── Supplied records ──

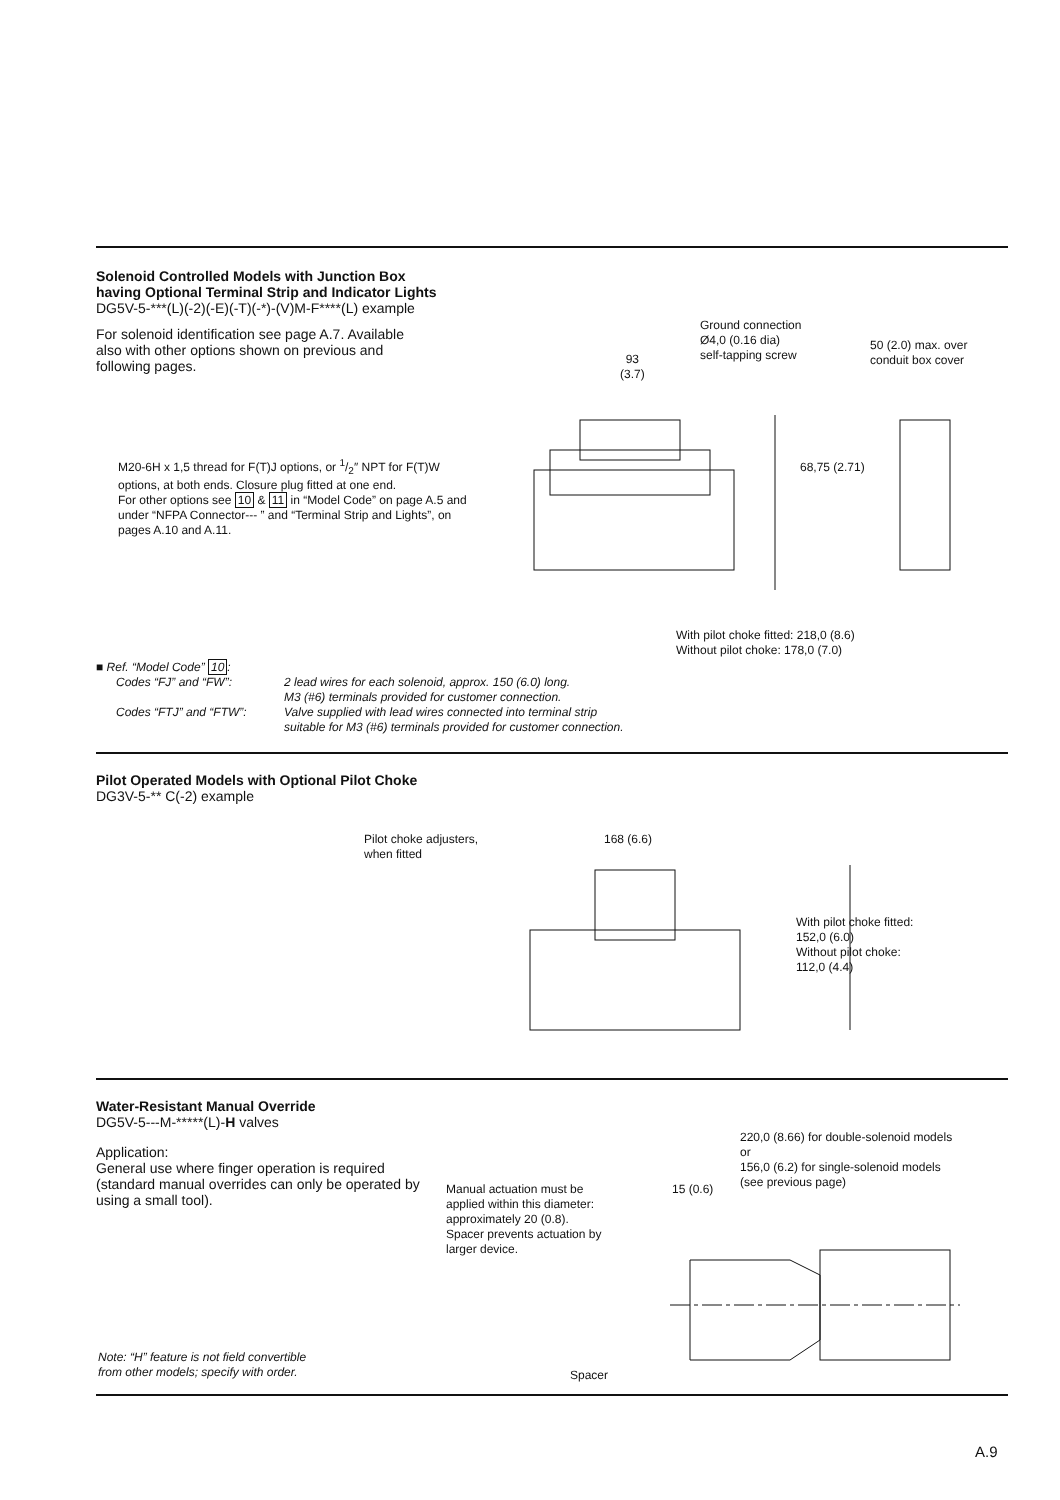Solenoid Controlled Models with Junction Box
having Optional Terminal Strip and Indicator Lights
DG5V-5-***(L)(-2)(-E)(-T)(-*)-(V)M-F****(L) example
For solenoid identification see page A.7. Available also with other options shown on previous and following pages.
M20-6H x 1,5 thread for F(T)J options, or 1/2″ NPT for F(T)W options, at both ends. Closure plug fitted at one end.
For other options see 10 & 11 in “Model Code” on page A.5 and under “NFPA Connector--- ” and “Terminal Strip and Lights”, on pages A.10 and A.11.
Ground connection
Ø4,0 (0.16 dia)
self-tapping screw
93
(3.7)
50 (2.0) max. over
conduit box cover
68,75 (2.71)
With pilot choke fitted: 218,0 (8.6)
Without pilot choke: 178,0 (7.0)
■ Ref. “Model Code” 10:
Codes “FJ” and “FW”: 2 lead wires for each solenoid, approx. 150 (6.0) long.
M3 (#6) terminals provided for customer connection.
Codes “FTJ” and “FTW”: Valve supplied with lead wires connected into terminal strip
suitable for M3 (#6) terminals provided for customer connection.
Pilot Operated Models with Optional Pilot Choke
DG3V-5-** C(-2) example
Pilot choke adjusters,
when fitted
168 (6.6)
With pilot choke fitted:
152,0 (6.0)
Without pilot choke:
112,0 (4.4)
Water-Resistant Manual Override
DG5V-5---M-*****(L)-H valves
Application:
General use where finger operation is required (standard manual overrides can only be operated by using a small tool).
220,0 (8.66) for double-solenoid models
or
156,0 (6.2) for single-solenoid models
(see previous page)
Manual actuation must be
applied within this diameter:
approximately 20 (0.8).
Spacer prevents actuation by
larger device.
15 (0.6)
Spacer
Note: “H” feature is not field convertible
from other models; specify with order.
A.9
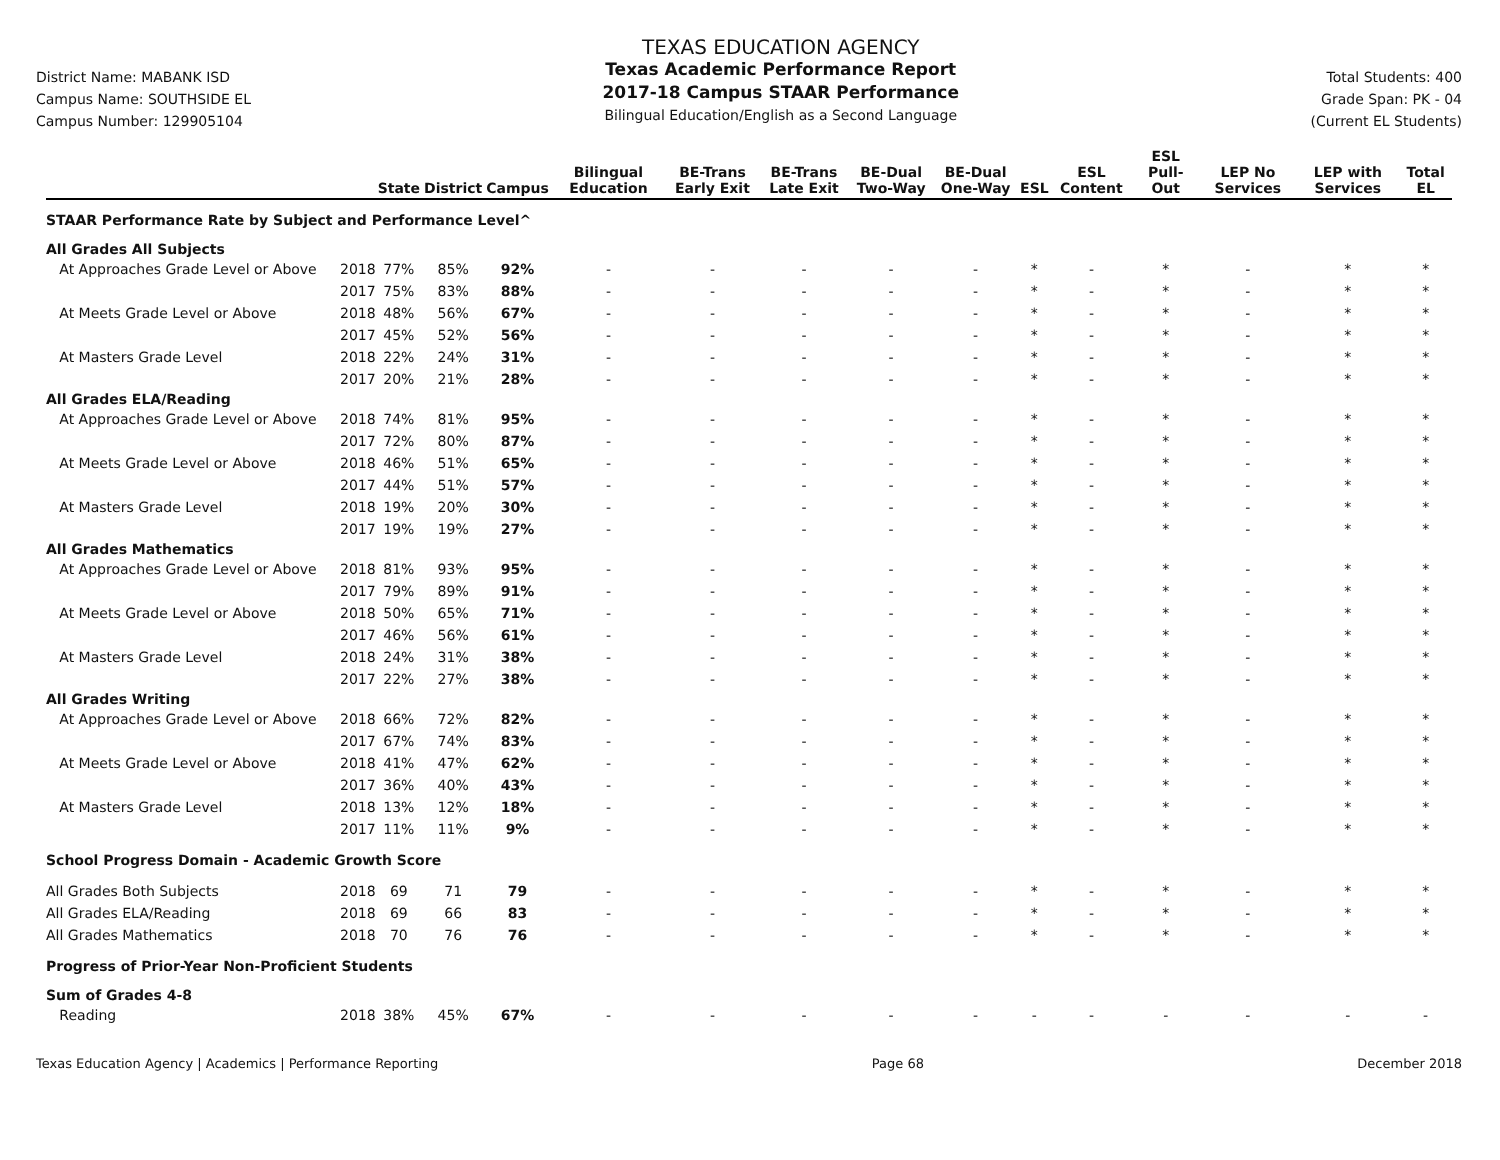District Name: MABANK ISD
Campus Name: SOUTHSIDE EL
Campus Number: 129905104
TEXAS EDUCATION AGENCY
Texas Academic Performance Report
2017-18 Campus STAAR Performance
Bilingual Education/English as a Second Language
Total Students: 400
Grade Span: PK - 04
(Current EL Students)
| | | State | District | Campus | Bilingual Education | BE-Trans Early Exit | BE-Trans Late Exit | BE-Dual Two-Way | BE-Dual One-Way | ESL | ESL Content | ESL Pull-Out | LEP No Services | LEP with Services | Total EL |
| --- | --- | --- | --- | --- | --- | --- | --- | --- | --- | --- | --- | --- | --- | --- | --- |
| STAAR Performance Rate by Subject and Performance Level^ | | | | | | | | | | | | | | | |
| All Grades All Subjects | | | | | | | | | | | | | | | |
| At Approaches Grade Level or Above | 2018 | 77% | 85% | 92% | - | - | - | - | - | * | - | * | - | * | * |
| | 2017 | 75% | 83% | 88% | - | - | - | - | - | * | - | * | - | * | * |
| At Meets Grade Level or Above | 2018 | 48% | 56% | 67% | - | - | - | - | - | * | - | * | - | * | * |
| | 2017 | 45% | 52% | 56% | - | - | - | - | - | * | - | * | - | * | * |
| At Masters Grade Level | 2018 | 22% | 24% | 31% | - | - | - | - | - | * | - | * | - | * | * |
| | 2017 | 20% | 21% | 28% | - | - | - | - | - | * | - | * | - | * | * |
| All Grades ELA/Reading | | | | | | | | | | | | | | | |
| At Approaches Grade Level or Above | 2018 | 74% | 81% | 95% | - | - | - | - | - | * | - | * | - | * | * |
| | 2017 | 72% | 80% | 87% | - | - | - | - | - | * | - | * | - | * | * |
| At Meets Grade Level or Above | 2018 | 46% | 51% | 65% | - | - | - | - | - | * | - | * | - | * | * |
| | 2017 | 44% | 51% | 57% | - | - | - | - | - | * | - | * | - | * | * |
| At Masters Grade Level | 2018 | 19% | 20% | 30% | - | - | - | - | - | * | - | * | - | * | * |
| | 2017 | 19% | 19% | 27% | - | - | - | - | - | * | - | * | - | * | * |
| All Grades Mathematics | | | | | | | | | | | | | | | |
| At Approaches Grade Level or Above | 2018 | 81% | 93% | 95% | - | - | - | - | - | * | - | * | - | * | * |
| | 2017 | 79% | 89% | 91% | - | - | - | - | - | * | - | * | - | * | * |
| At Meets Grade Level or Above | 2018 | 50% | 65% | 71% | - | - | - | - | - | * | - | * | - | * | * |
| | 2017 | 46% | 56% | 61% | - | - | - | - | - | * | - | * | - | * | * |
| At Masters Grade Level | 2018 | 24% | 31% | 38% | - | - | - | - | - | * | - | * | - | * | * |
| | 2017 | 22% | 27% | 38% | - | - | - | - | - | * | - | * | - | * | * |
| All Grades Writing | | | | | | | | | | | | | | | |
| At Approaches Grade Level or Above | 2018 | 66% | 72% | 82% | - | - | - | - | - | * | - | * | - | * | * |
| | 2017 | 67% | 74% | 83% | - | - | - | - | - | * | - | * | - | * | * |
| At Meets Grade Level or Above | 2018 | 41% | 47% | 62% | - | - | - | - | - | * | - | * | - | * | * |
| | 2017 | 36% | 40% | 43% | - | - | - | - | - | * | - | * | - | * | * |
| At Masters Grade Level | 2018 | 13% | 12% | 18% | - | - | - | - | - | * | - | * | - | * | * |
| | 2017 | 11% | 11% | 9% | - | - | - | - | - | * | - | * | - | * | * |
| School Progress Domain - Academic Growth Score | | | | | | | | | | | | | | | |
| All Grades Both Subjects | 2018 | 69 | 71 | 79 | - | - | - | - | - | * | - | * | - | * | * |
| All Grades ELA/Reading | 2018 | 69 | 66 | 83 | - | - | - | - | - | * | - | * | - | * | * |
| All Grades Mathematics | 2018 | 70 | 76 | 76 | - | - | - | - | - | * | - | * | - | * | * |
| Progress of Prior-Year Non-Proficient Students | | | | | | | | | | | | | | | |
| Sum of Grades 4-8 | | | | | | | | | | | | | | | |
| Reading | 2018 | 38% | 45% | 67% | - | - | - | - | - | - | - | - | - | - | - |
Texas Education Agency | Academics | Performance Reporting Page 68 December 2018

───

Work instruction: Taking the entries above, restate exactly those lines that fall between the line with "conduit box cover" and the line with "suitable for M3", keeping both of those lines too.

Response area:
conduit box cover
68,75 (2.71)
With pilot choke fitted: 218,0 (8.6)
Without pilot choke: 178,0 (7.0)
■ Ref. “Model Code” 10:
Codes “FJ” and “FW”: 2 lead wires for each solenoid, approx. 150 (6.0) long.
M3 (#6) terminals provided for customer connection.
Codes “FTJ” and “FTW”: Valve supplied with lead wires connected into terminal strip
suitable for M3 (#6) terminals provided for customer connection.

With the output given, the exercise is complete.